Under the strain of high interest rates and mounting debt, Canadian mortgage holders have pulled back their spending.

Since March of 2022, the Bank of Canada has raised the overnight rate from 0.25% to 5%, which has led mortgage rates to spike 300 basis points.


Mortgage debt now accounts for 74% of Canada’s $2.9T total household debt, and consumers are allocating 15.4% of their income to service their debts, up from 13.6% in 2020. In comparison, when Americans were at their peak indebtedness right before the Global Financial Crisis in 2008, they were utilizing 13.2% of their income to service their debts.

To determine how Canadian mortgage holders are responding to higher interest rates, TD Economics analyzed anonymous internal mortgage and credit card data to assess how spending patterns have changed.

"High household debt is the biggest vulnerability of the Canadian economy," the report from James Orlando, TD’s Director of Economics, reads. "As more homeowners reset their mortgages at higher rates, less disposable income is available to maintain consumer spending."

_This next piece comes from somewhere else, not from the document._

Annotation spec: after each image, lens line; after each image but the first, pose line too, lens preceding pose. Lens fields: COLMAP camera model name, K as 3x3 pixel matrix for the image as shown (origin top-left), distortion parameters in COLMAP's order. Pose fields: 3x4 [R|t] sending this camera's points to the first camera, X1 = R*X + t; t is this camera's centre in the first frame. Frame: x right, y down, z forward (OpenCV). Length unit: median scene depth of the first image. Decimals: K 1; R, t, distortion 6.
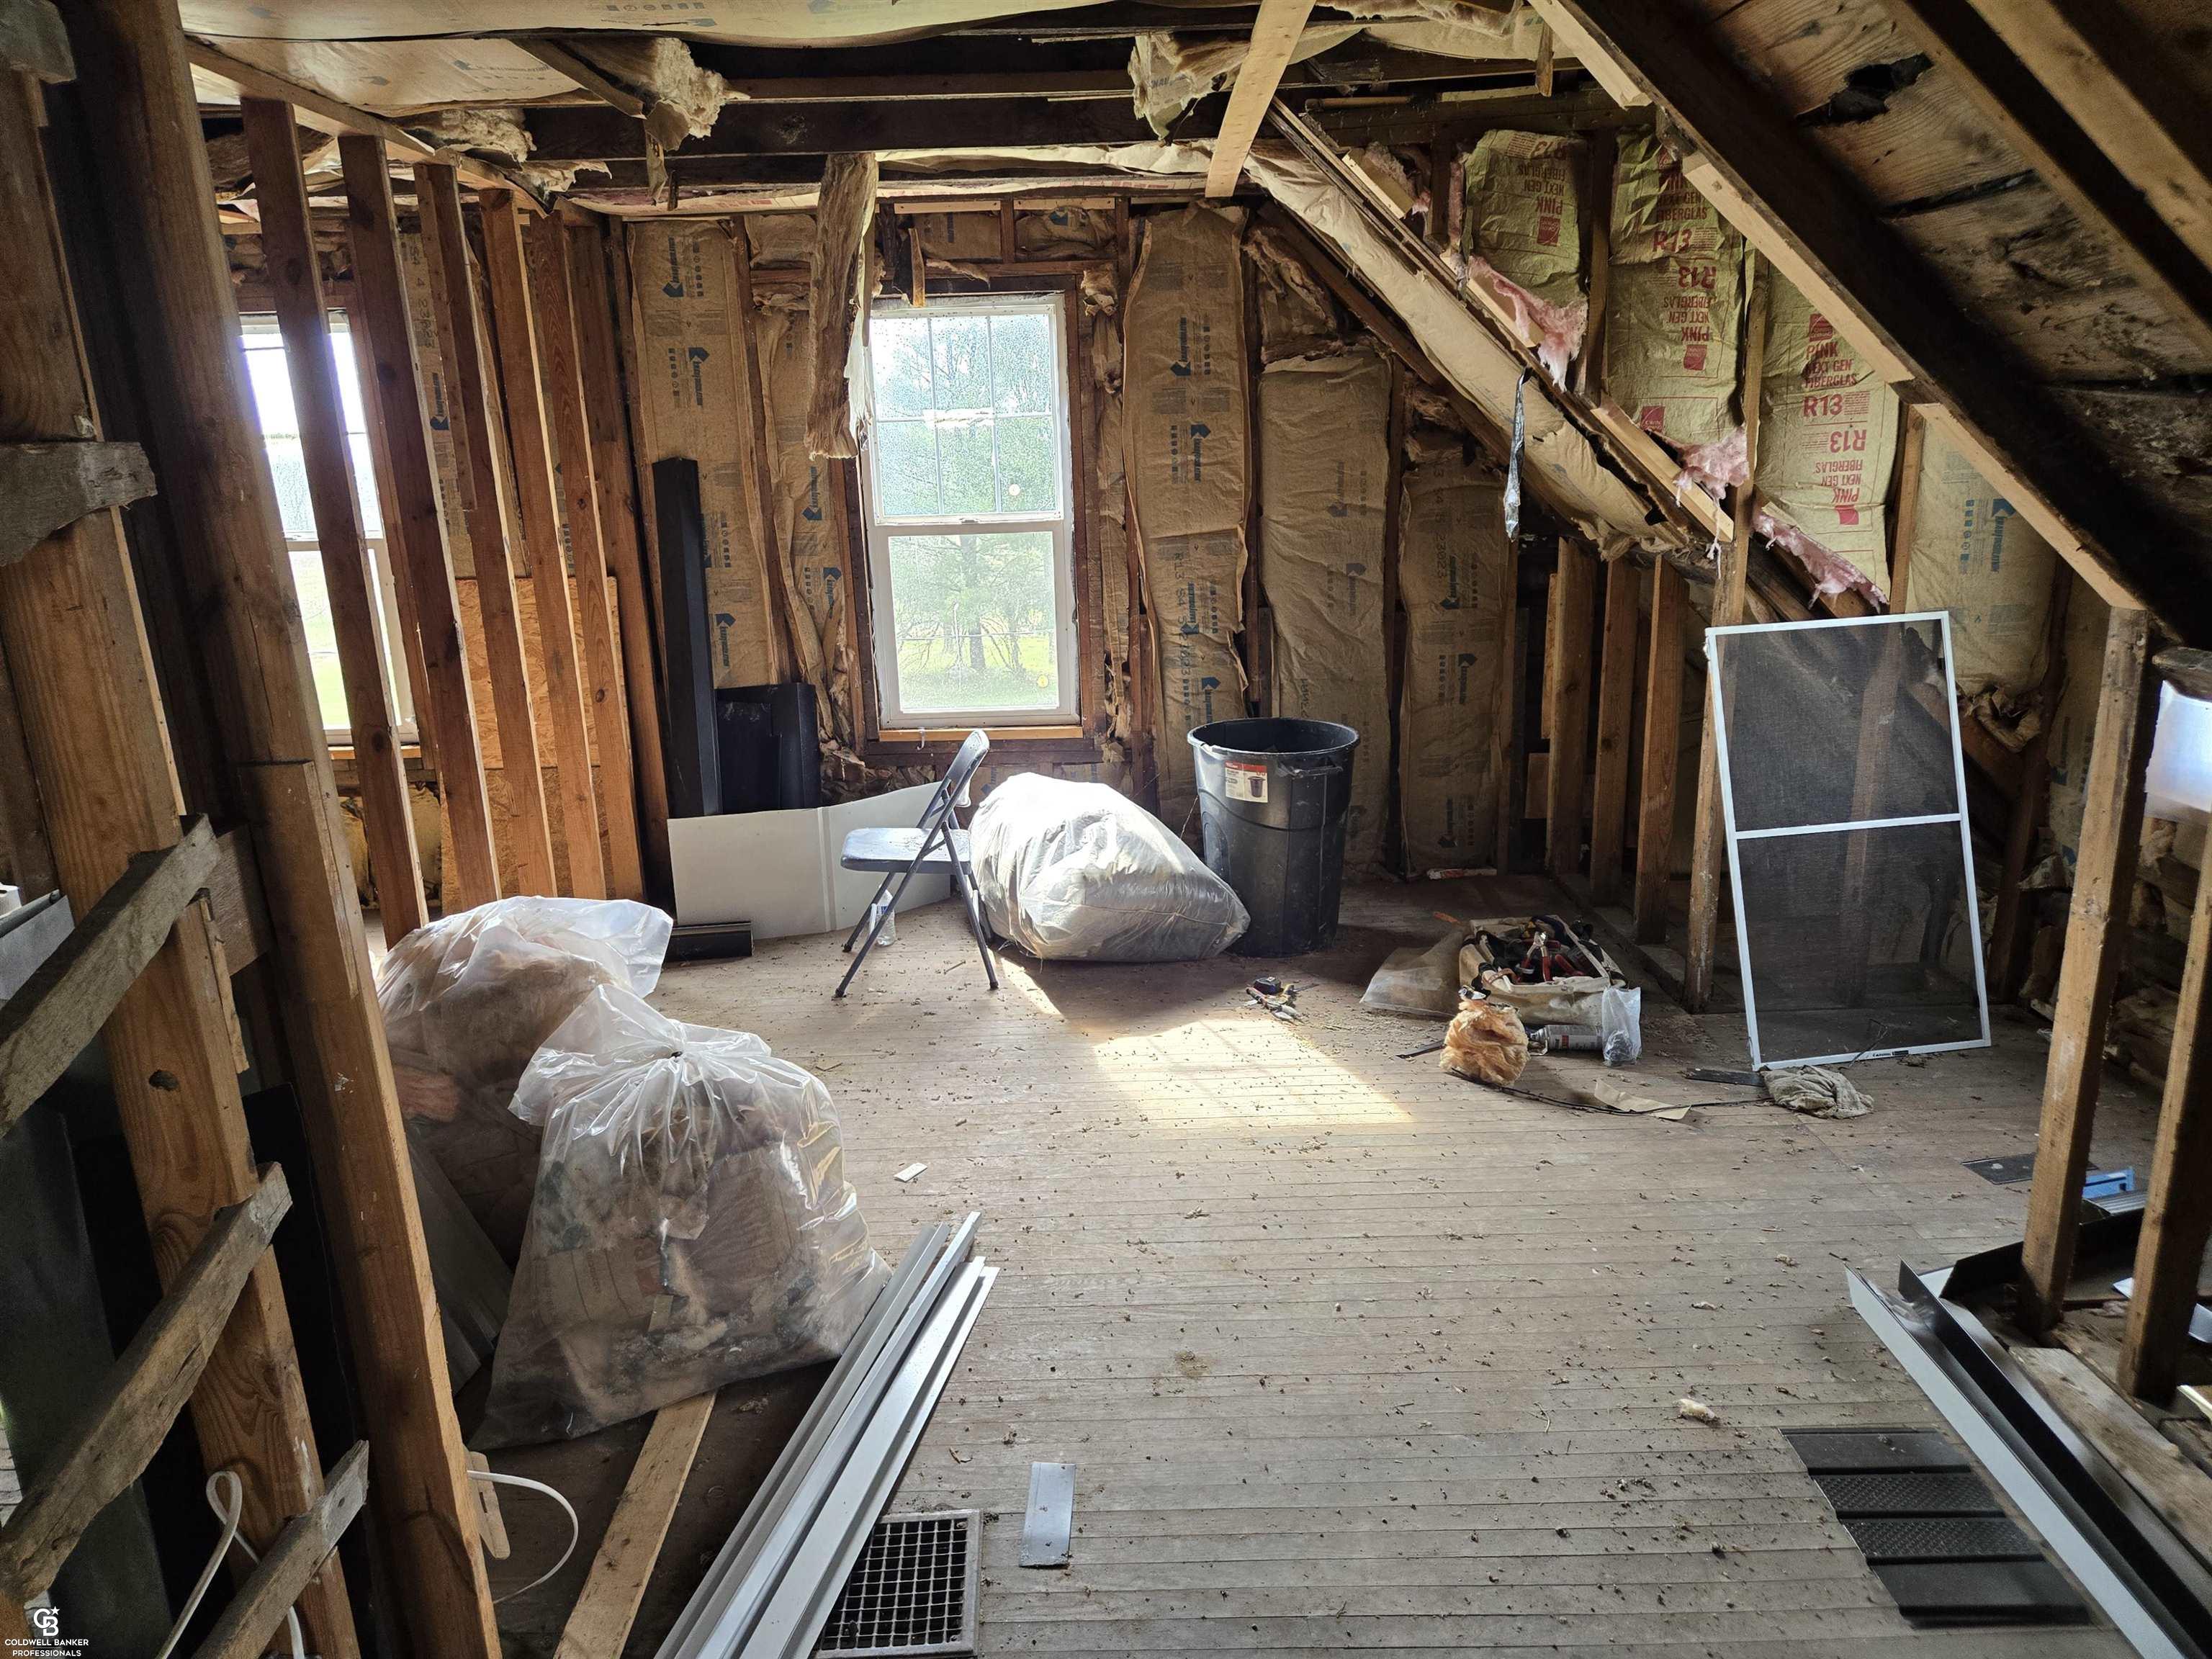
lens RADIAL K [[1434.0, 0, 1106.0], [0, 1434.0, 829.5], [0, 0, 1]] dist [0.086181, -0.077806]
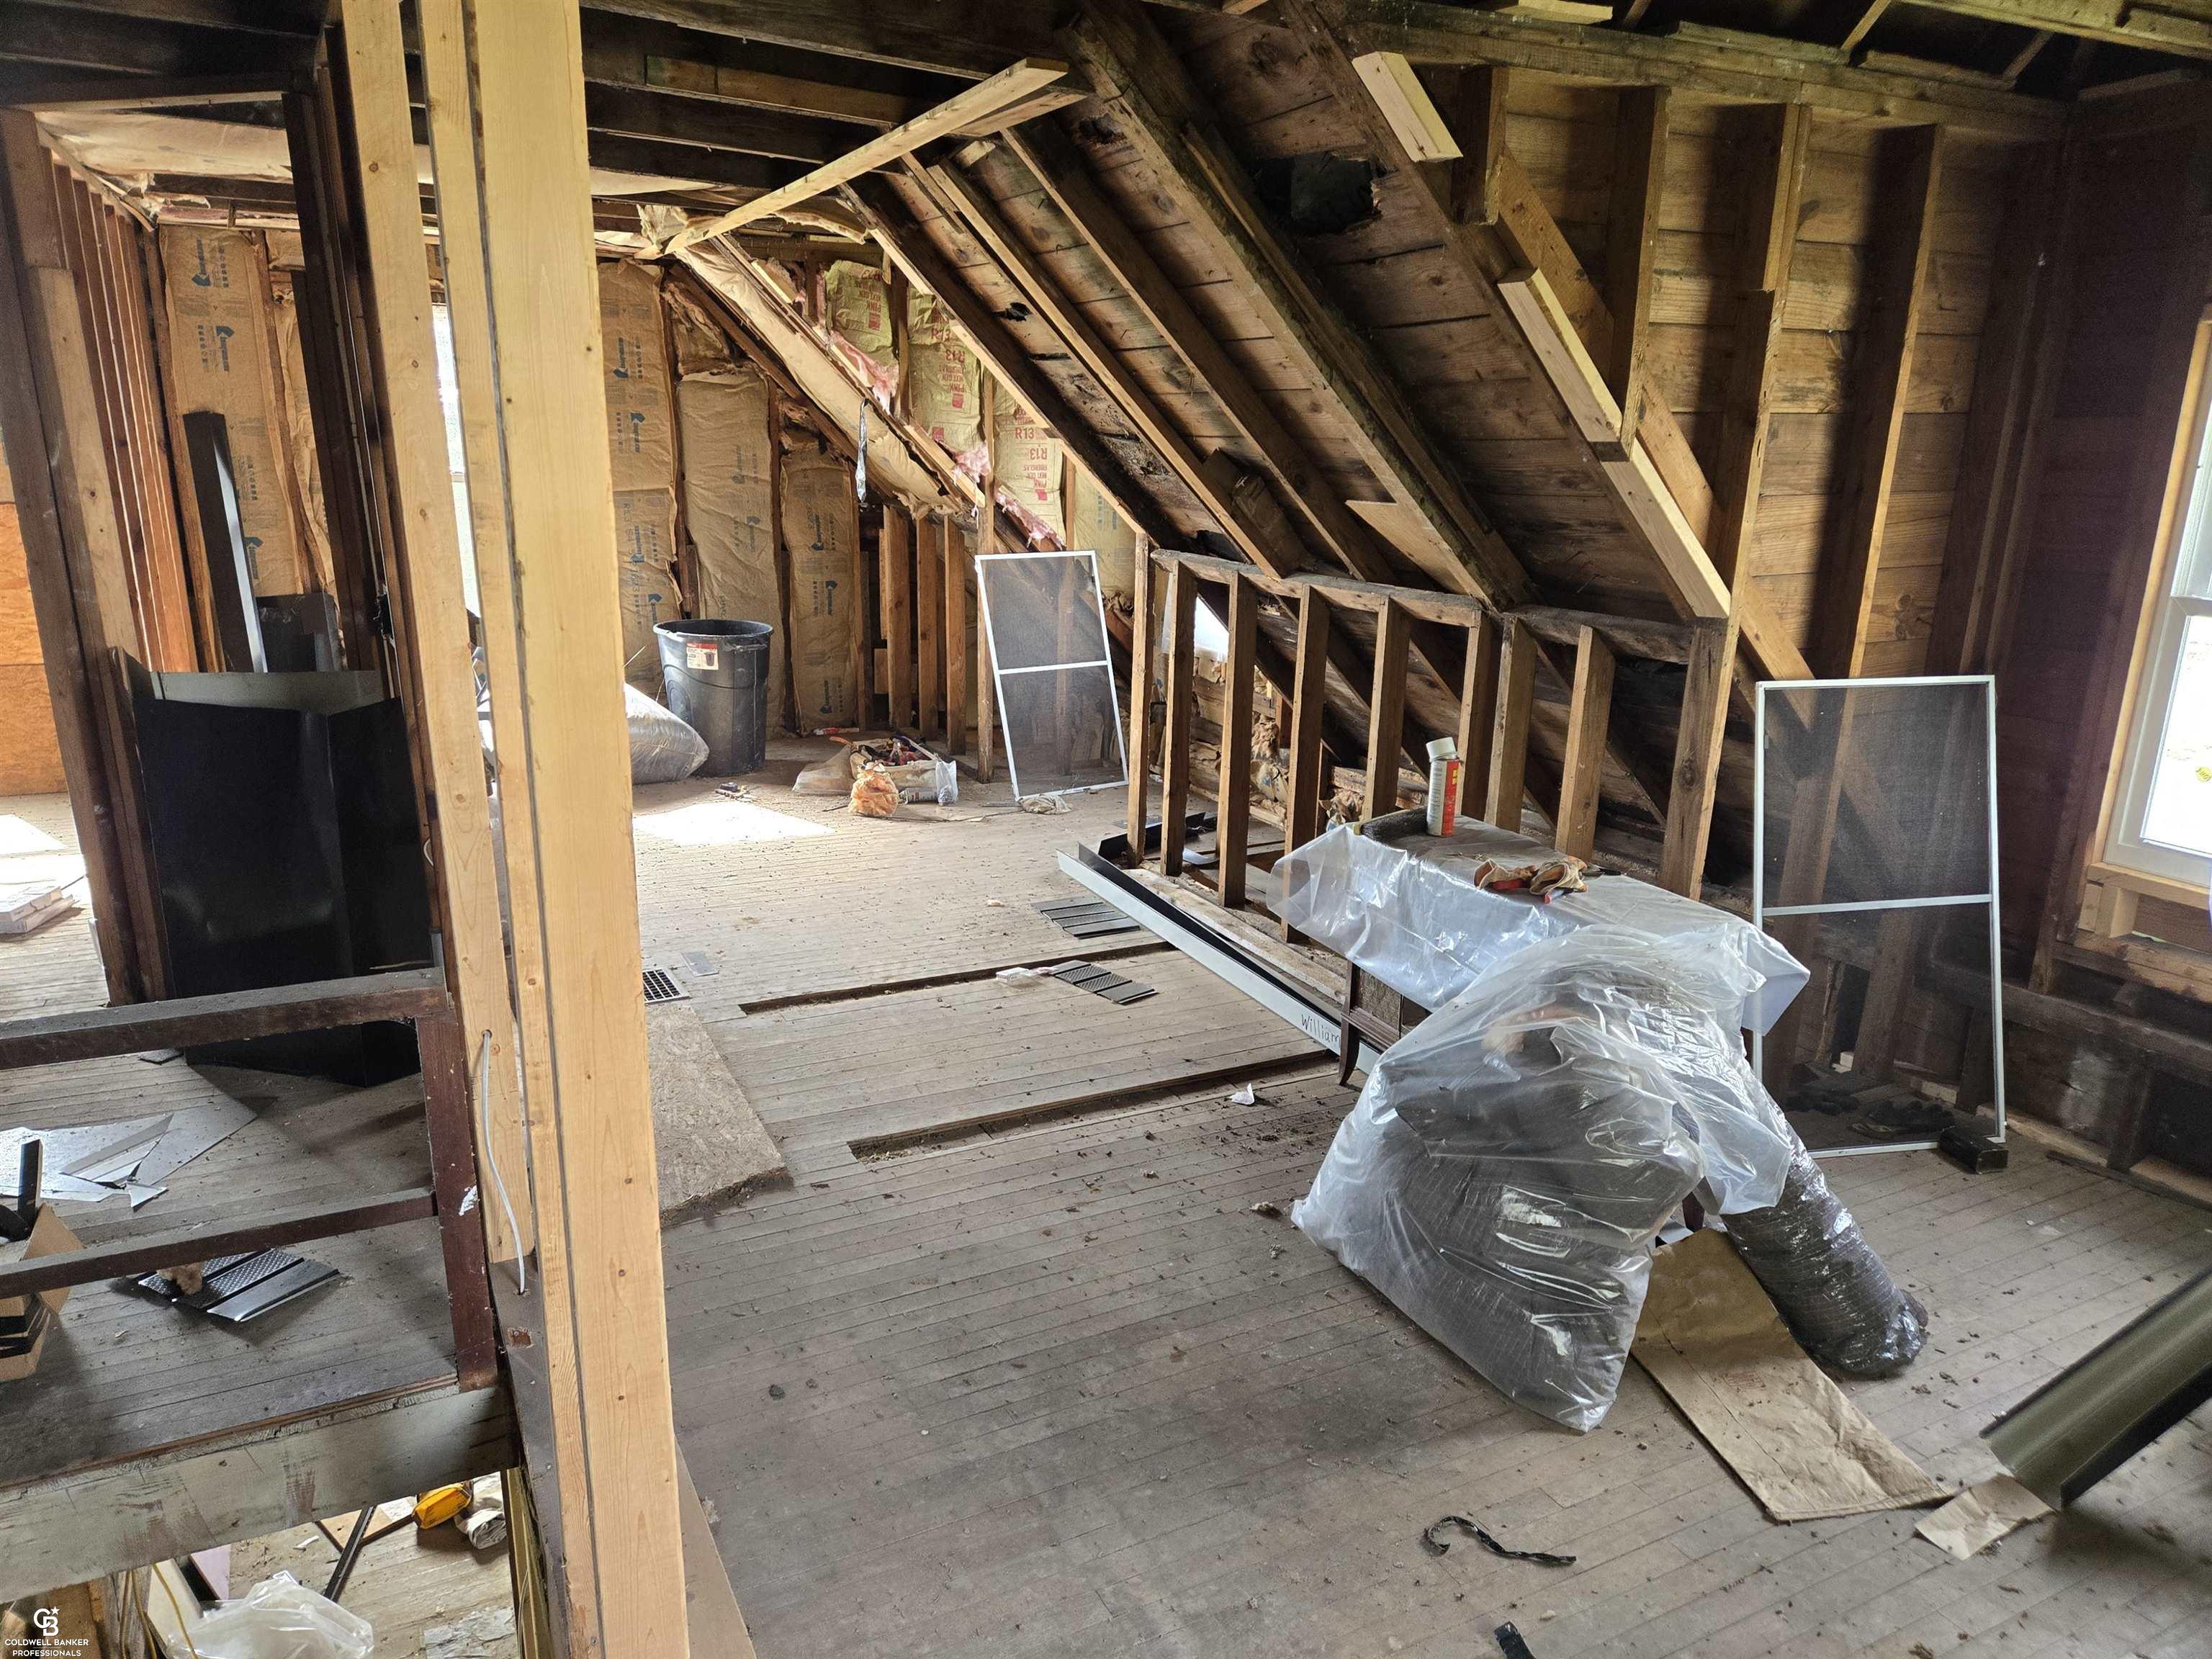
lens RADIAL K [[1487.2, 0, 1107.7], [0, 1487.2, 860.3], [0, 0, 1]] dist [0.090966, -0.093366]
pose [[0.888879, -0.071219, 0.452573, -0.260218], [0.063936, 0.997460, 0.031392, 0.163772], [-0.453659, 0.001032, 0.891175, -0.615504]]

Based on TD’s data, mortgage holders have pulled back their spending by approximately 1% compared to those without a mortgage. This has resulted in a $6B reduction in spending across the economy. In the absence of higher mortgage rates, TD said growth in real consumer spending would have come in at approximately 1.9% year over year in Q3. Instead, it came in at 1.5%.

Further differences in spending patterns emerged when TD broke down mortgage holders’ actions based on their year of renewal; those who reset in 2023 have had a "very different experience" than those who are still locked into a low rate rate from 2020.

As of September, mortgage holders who renewed in 2021 have pulled back their spending by 0.9% year over year, while those who renewed in 2022 have cut down by 1.4%. Those who renewed in 2023 have made the most significant cuts, having reduced their spending by 2.4% annually. In comparison, Canadians without a mortgage have increased their spending by 1%.

Meanwhile, mortgage holders who are facing renewal in 2024 have pulled back their spending by just 0.5% annually, which TD notes is likely a "precaution," as they await a potentially sizeable payment shock.

According to the Bank of Canada, 47% of all mortgages will have renewed at a higher rate by the end of 2023. By the end of 2024, that figure will rise to 65%.

The so far slight spending slowdown on the part of the 2024 renewal cohort indicates that they will reduce their spending further next year, putting increased "downward pressure on overall consumer spending."

"Given that the 2024 cohort looks set to renew their mortgage at rates 200 basis points higher than they are paying now, they will be experiencing a similar payment shock to the 2023 cohort. In this case, total spending within the economy would be pulled down by an additional 0.5 percentage points," the report reads.

“While it does not look like this mortgage reset will be enough to tip the economy into recession, the Canadian consumer is becoming increasingly stressed by high interest rates."